Water Carafe from Robyn Lee on FlickrNew York Times restaurant critic Frank Bruni wrote a blog post that nicely complements the Old Gray Lady's editorial yesterday on choosing tap over bottled water when dining out. Bruni, who knows a thing or two about eating out, has noticed a slight softening in the bottled-water hard sell but still finds that too often diners are asked "sparkling or flat?"—as if there's no option to order tap.

But I think restaurants shouldn’t try to pressure diners into ordering bottled water by pretending another option doesn’t exist and by trying to make diners feel abashed about having to bring up that less expensive — indeed, free! — option themselves. I definitely think that’s part of restaurants’ strategy, though I trust, or at least hope, it doesn’t work on most diners. It shouldn’t.

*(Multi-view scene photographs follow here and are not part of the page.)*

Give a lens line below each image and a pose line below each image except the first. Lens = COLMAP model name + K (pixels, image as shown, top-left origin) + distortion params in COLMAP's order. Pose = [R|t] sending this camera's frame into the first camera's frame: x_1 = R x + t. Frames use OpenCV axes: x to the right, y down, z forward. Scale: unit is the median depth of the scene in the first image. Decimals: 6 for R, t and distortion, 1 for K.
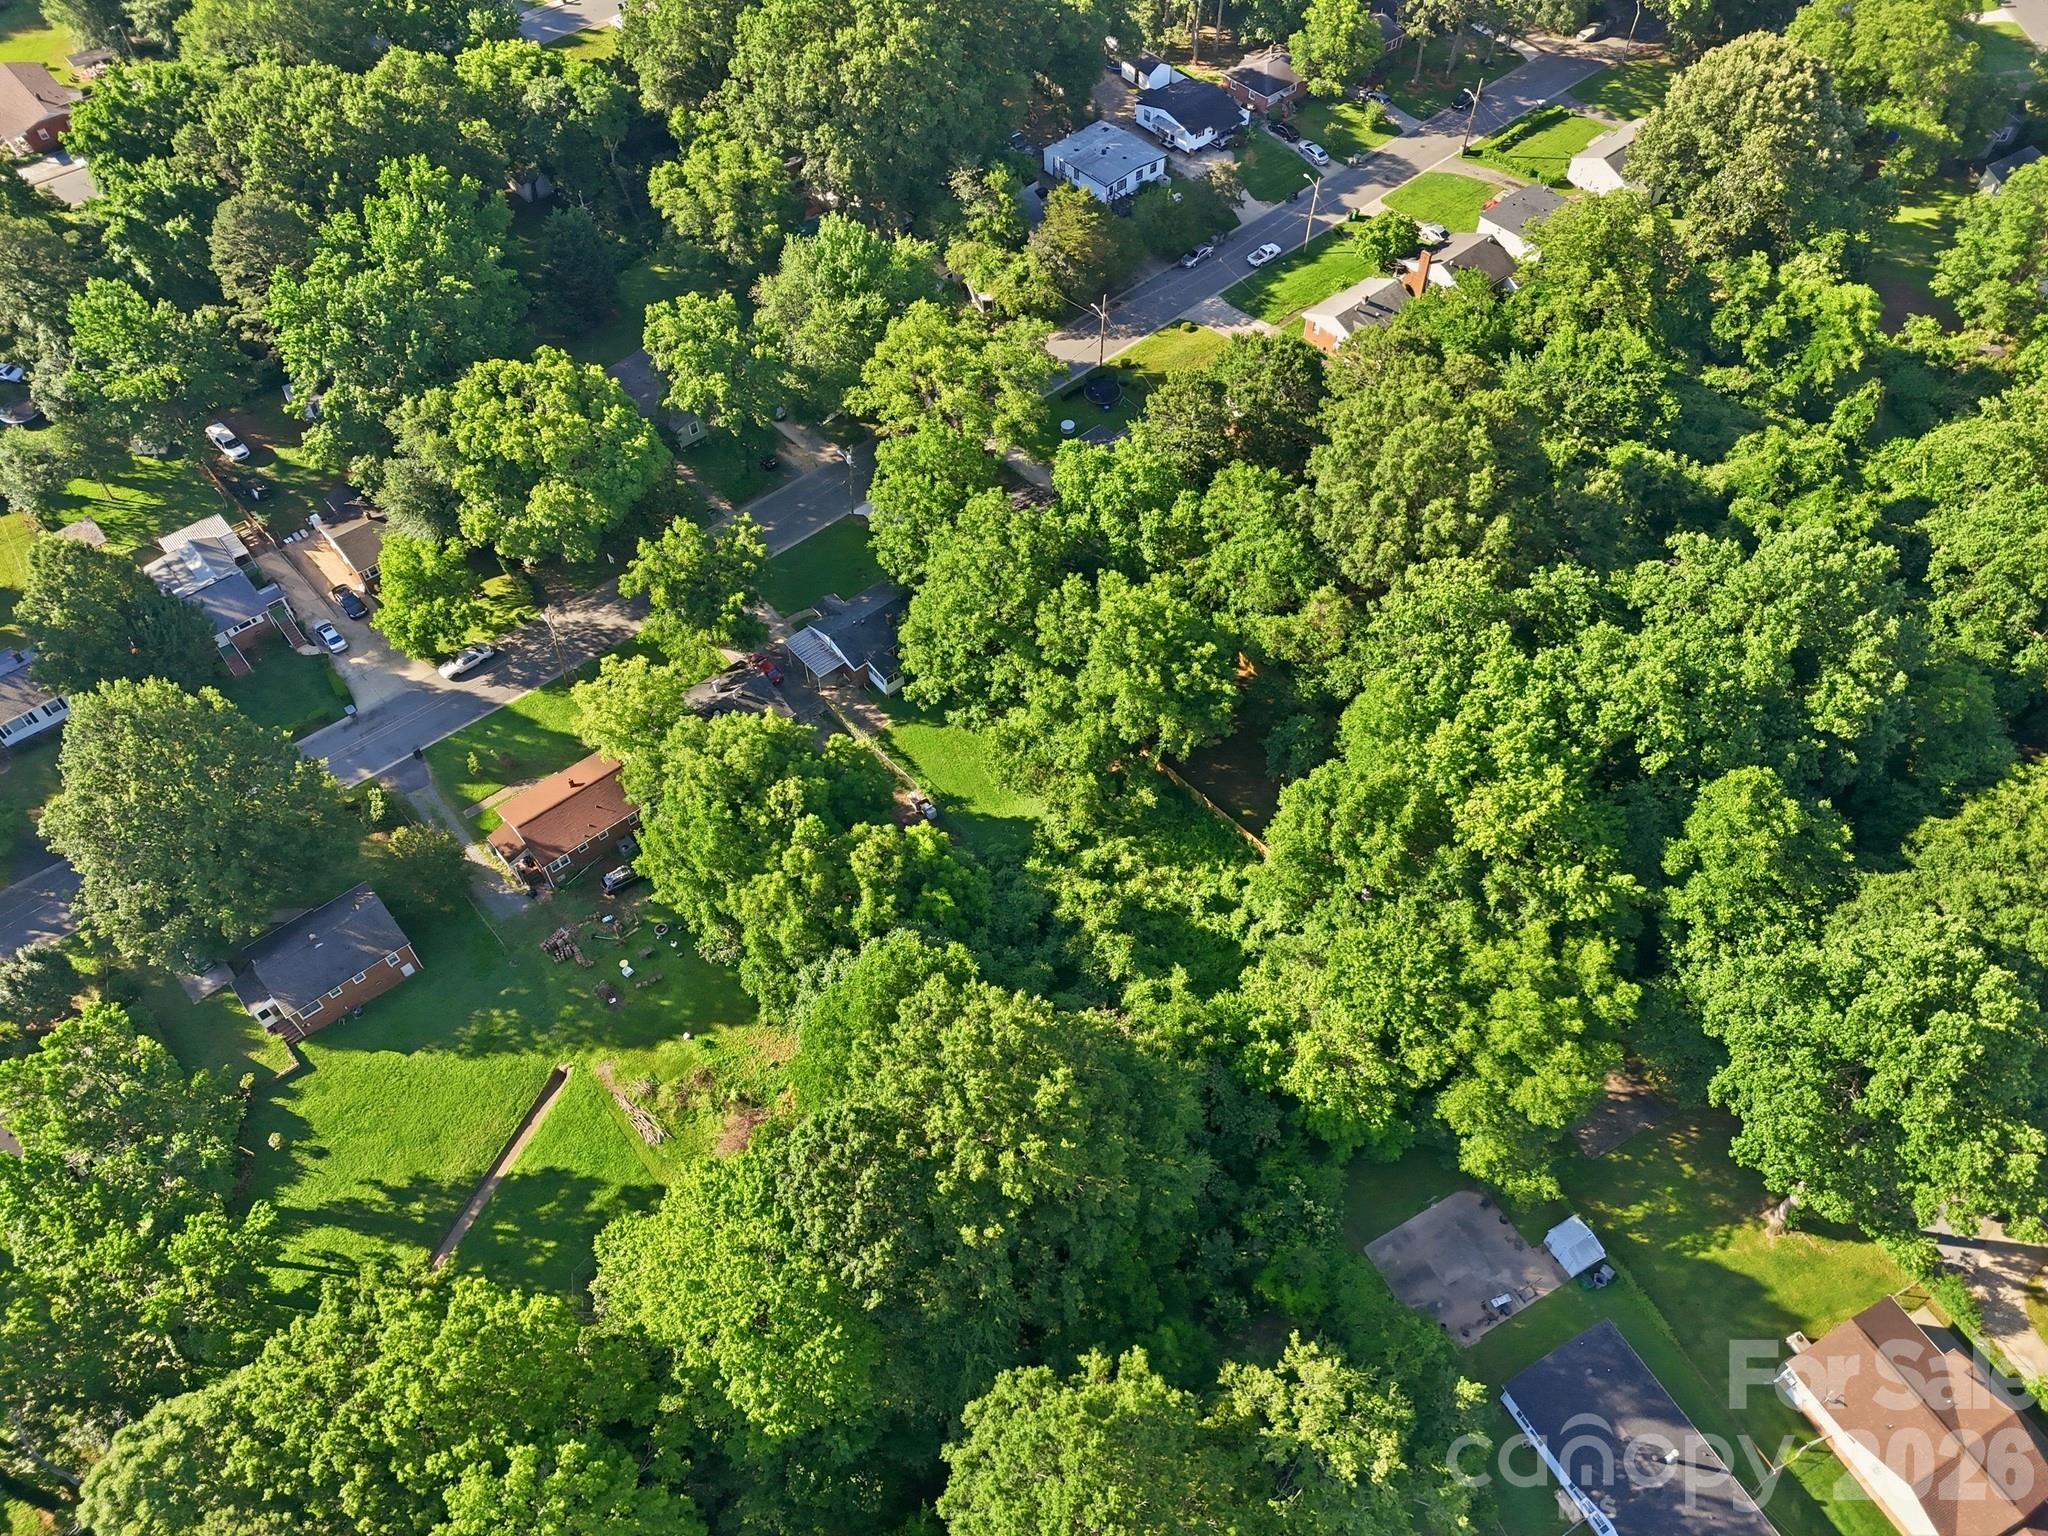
lens RADIAL K [[1506.2, 0, 1028.1], [0, 1506.2, 769.3], [0, 0, 1]] dist [0.062560, -0.057328]
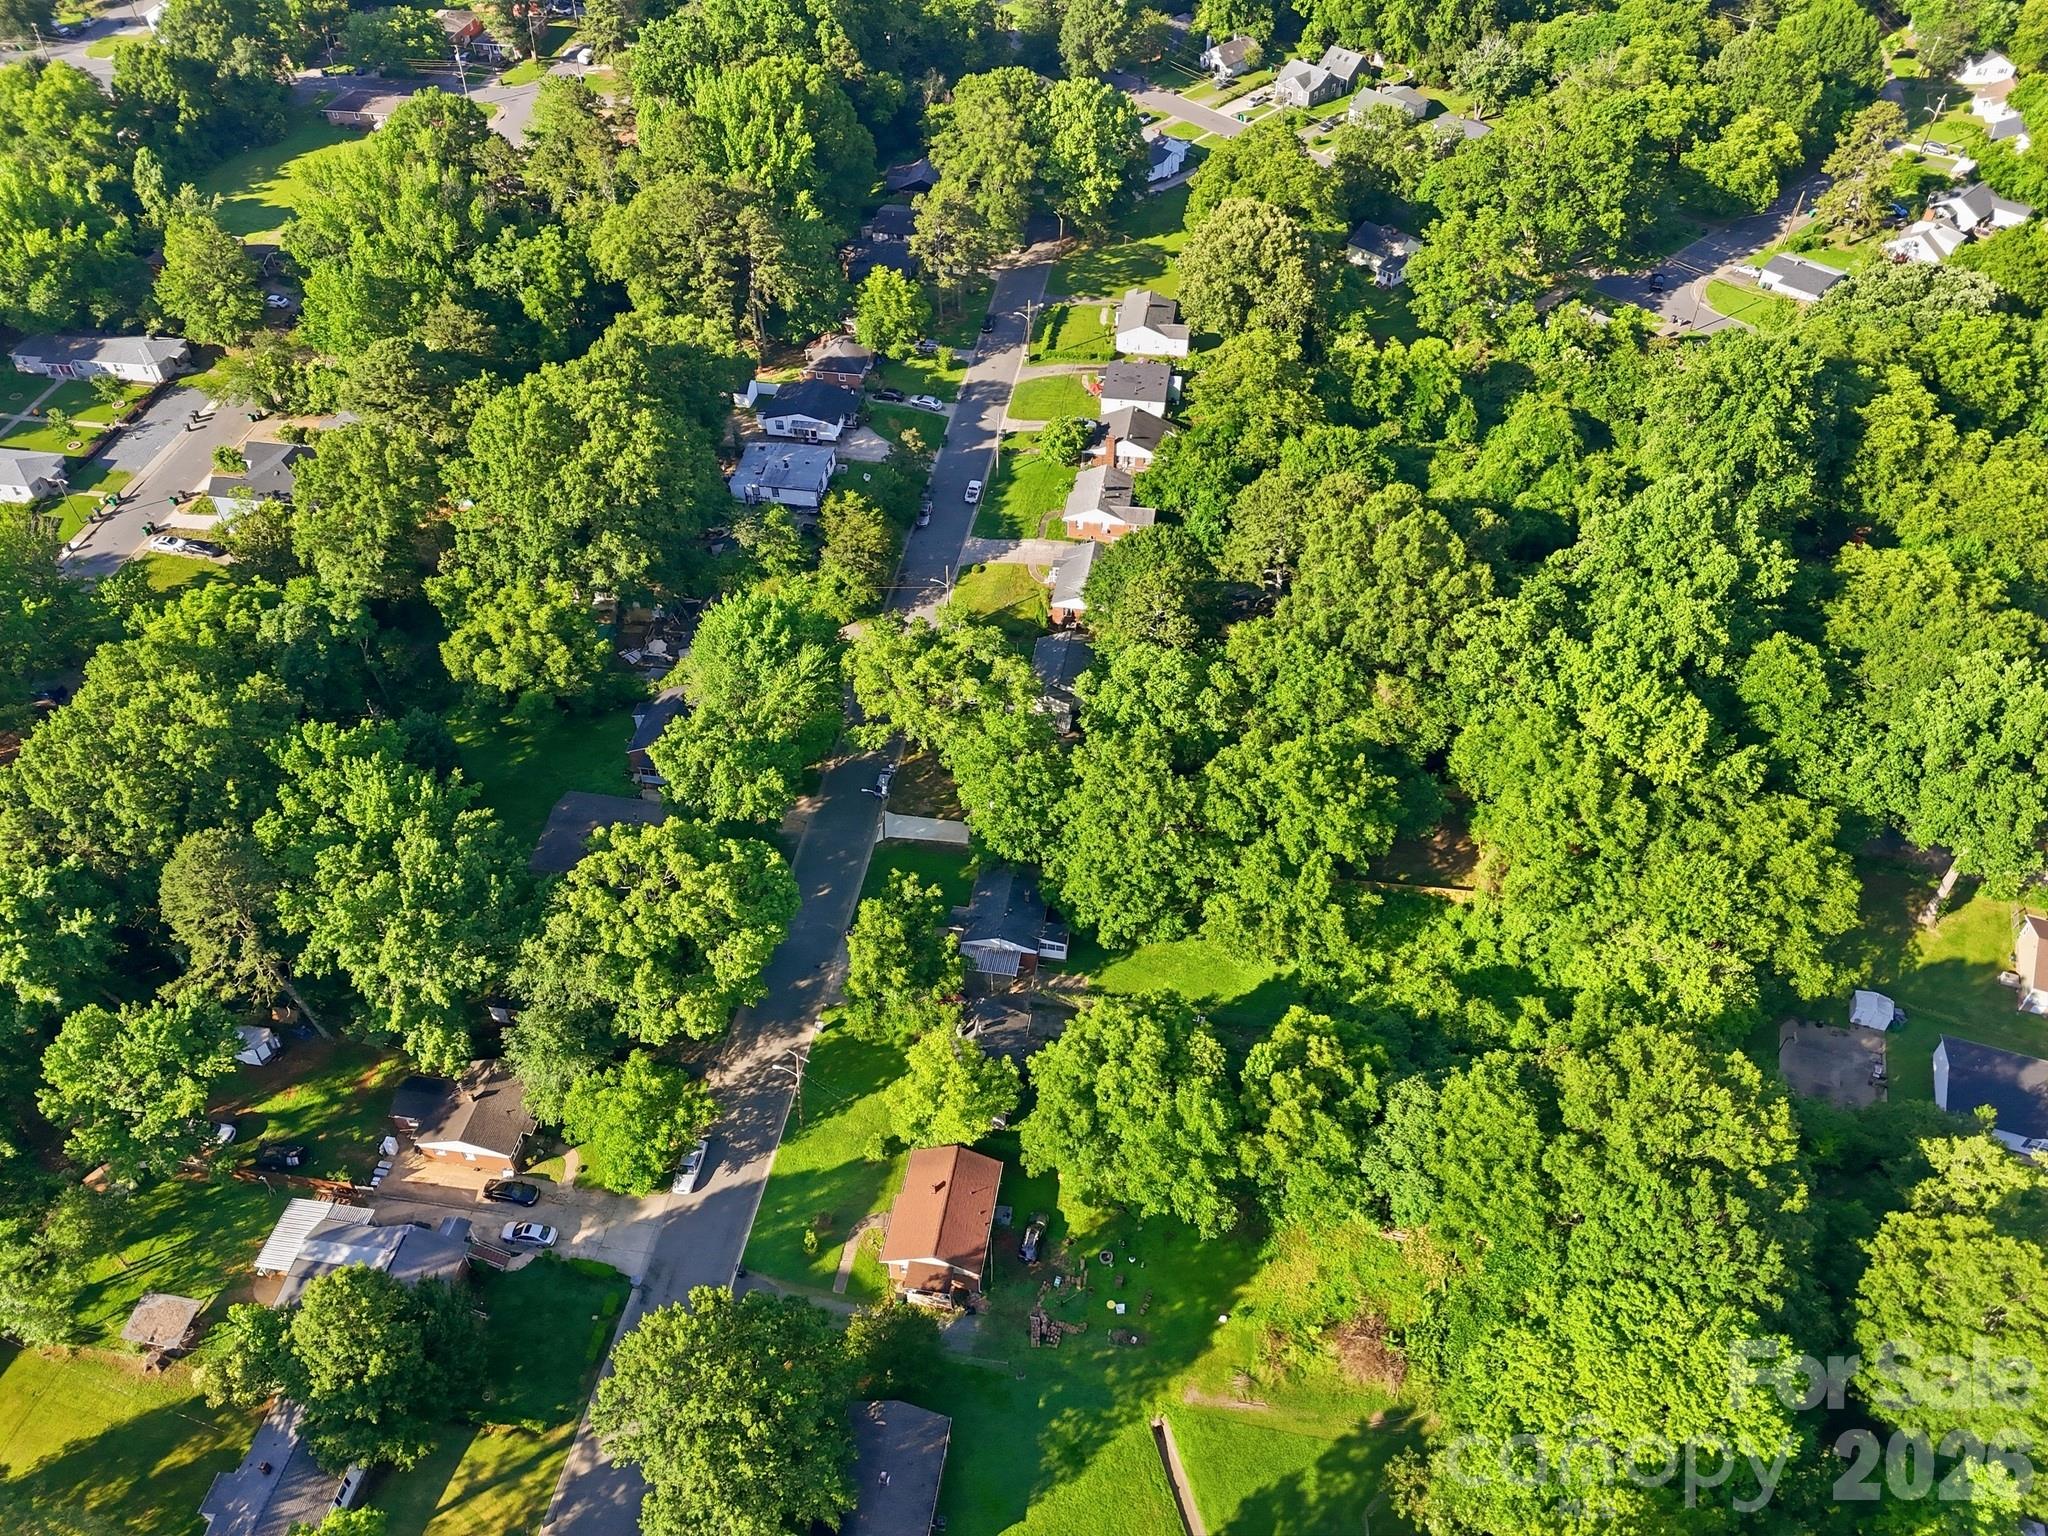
lens RADIAL K [[1506.2, 0, 1029.5], [0, 1506.2, 768.8], [0, 0, 1]] dist [0.062560, -0.057328]
pose [[0.765105, -0.447727, 0.462768, -0.562170], [0.507813, 0.861445, -0.006133, -0.178282], [-0.395903, 0.239692, 0.886458, 0.056733]]
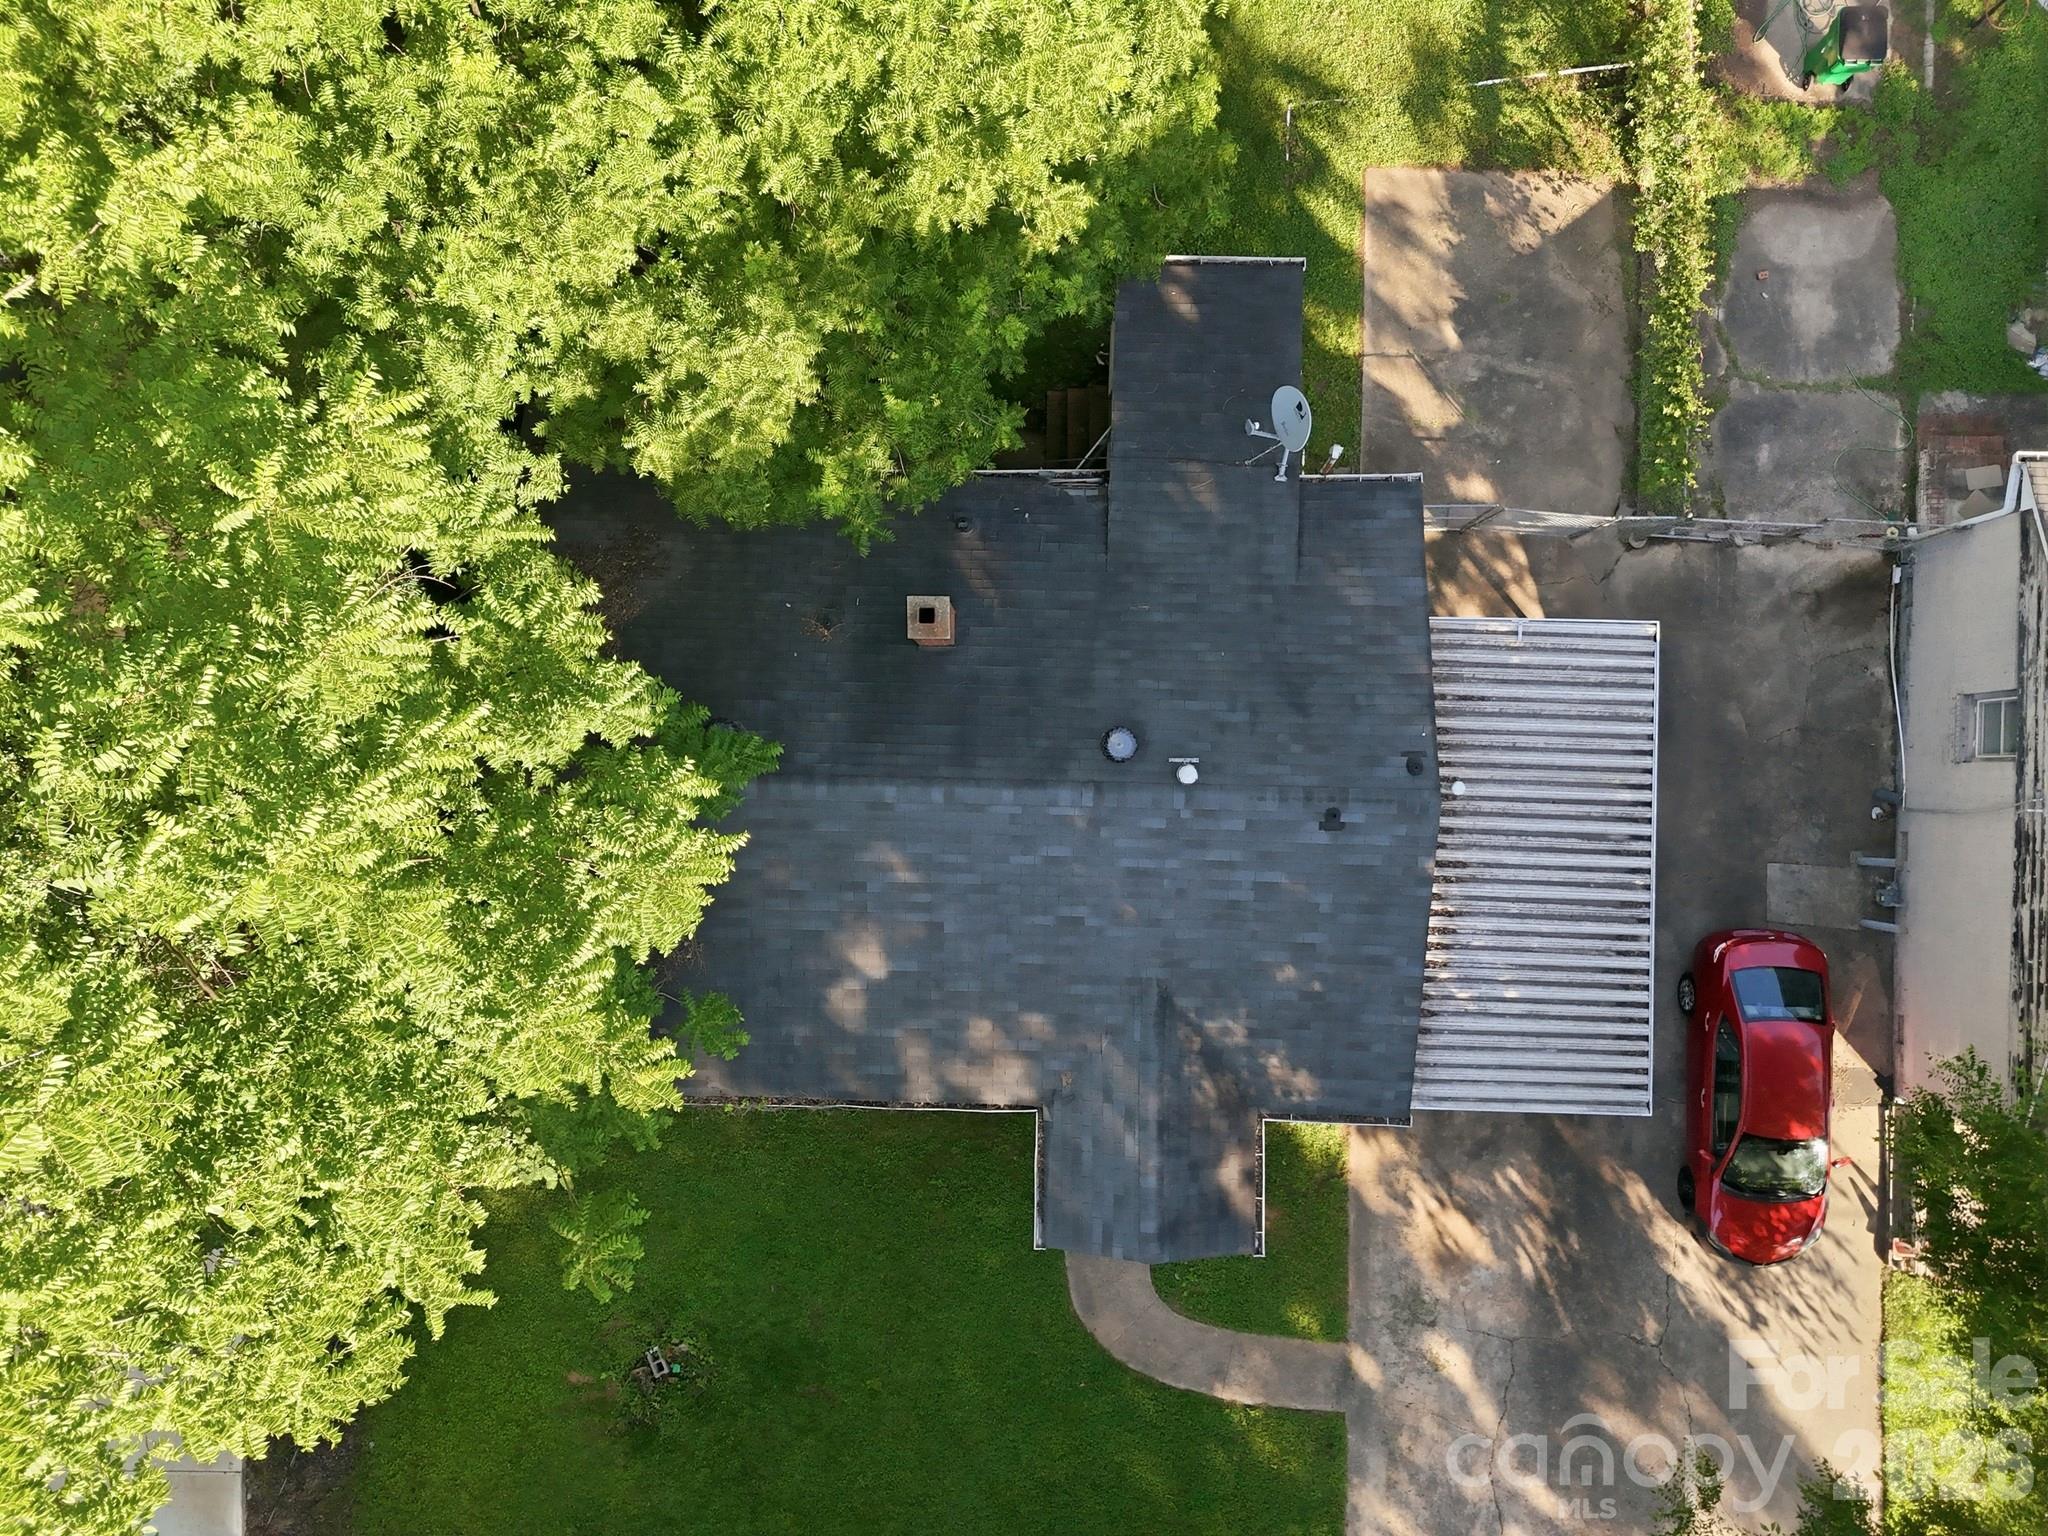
lens RADIAL K [[1506.2, 0, 1006.4], [0, 1506.2, 767.1], [0, 0, 1]] dist [0.062560, -0.057328]
pose [[-0.743341, -0.668206, 0.030719, -0.114779], [0.544982, -0.578354, 0.607043, -0.183067], [-0.387864, 0.467982, 0.794075, 0.958752]]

And it shouldn’t in part because there’s nothing wrong with tap. That’s the point of the editorial, which you can keep on hand, should you ever need your faith in your decision to bypass bottled water bolstered. By asking for tap, you’re not denying yourself a vastly higher grade of product and wading into an inferior pool. You’re doing something sensible and saving yourself a lot of money.

As the editorial points out, drinking eight glasses of bottled water a day would cost about $1,400 annually while the same amount of tap water would cost 49¢.

Related: Tap Water Is All the Rage, The New House Specialty: Tap Water

5 Comments:

You've touched such a nerve with this subject. We had lunch out at an overpriced West Hollywood haunt a few months ago and the waiter said "sparkling water or just plain". Thinking I avoided the excessive charge for water, I replied, "Plain please." A few minutes later, a large bottle of 'unsparkling' water was being poured at our table and 12 bucks added to the bill. In retrospect, I wish I had said something at the time, but I felt that I was tricked into getting this water.

This is the best post title ever.

amateurgourmet........true true tue

Remember the drought of a few years back when some restaurants in New York stopped serving tap water and pushed the bottled stuff as a more enviornmentally friendly alternative? Ah, life before "food miles" and "carbon footprints."

During those dry days a bartender at a reputable seafood restaurant --ironically, with Water in its name--filled my martini glass with ice water to cool it off then dumped the contents down the drain. The same place wouldn't serve New York tap by the glass. Oh the inhumanity!

I'm going to out Megu: The waiter asked us, "Sparkling or flat?" I thought flat meant tap. He brought us flat in a bottle with one of those hinged stoppers so we were fully convinced that it is just the restaurant's way of presenting tap. Fully convinced, until I saw the Megu brand spring water label on the bottle.

I thought I was just being ignorant and felt too embarrassed to point out the misunderstanding. (Of course, we had already been waiting for half an hour to be seated for our reservation, and a couple who arrived five minutes after us for a reservation at the same time had been seated 10 minutes before we were. I already had the feeling that the restaurant was out to get us.)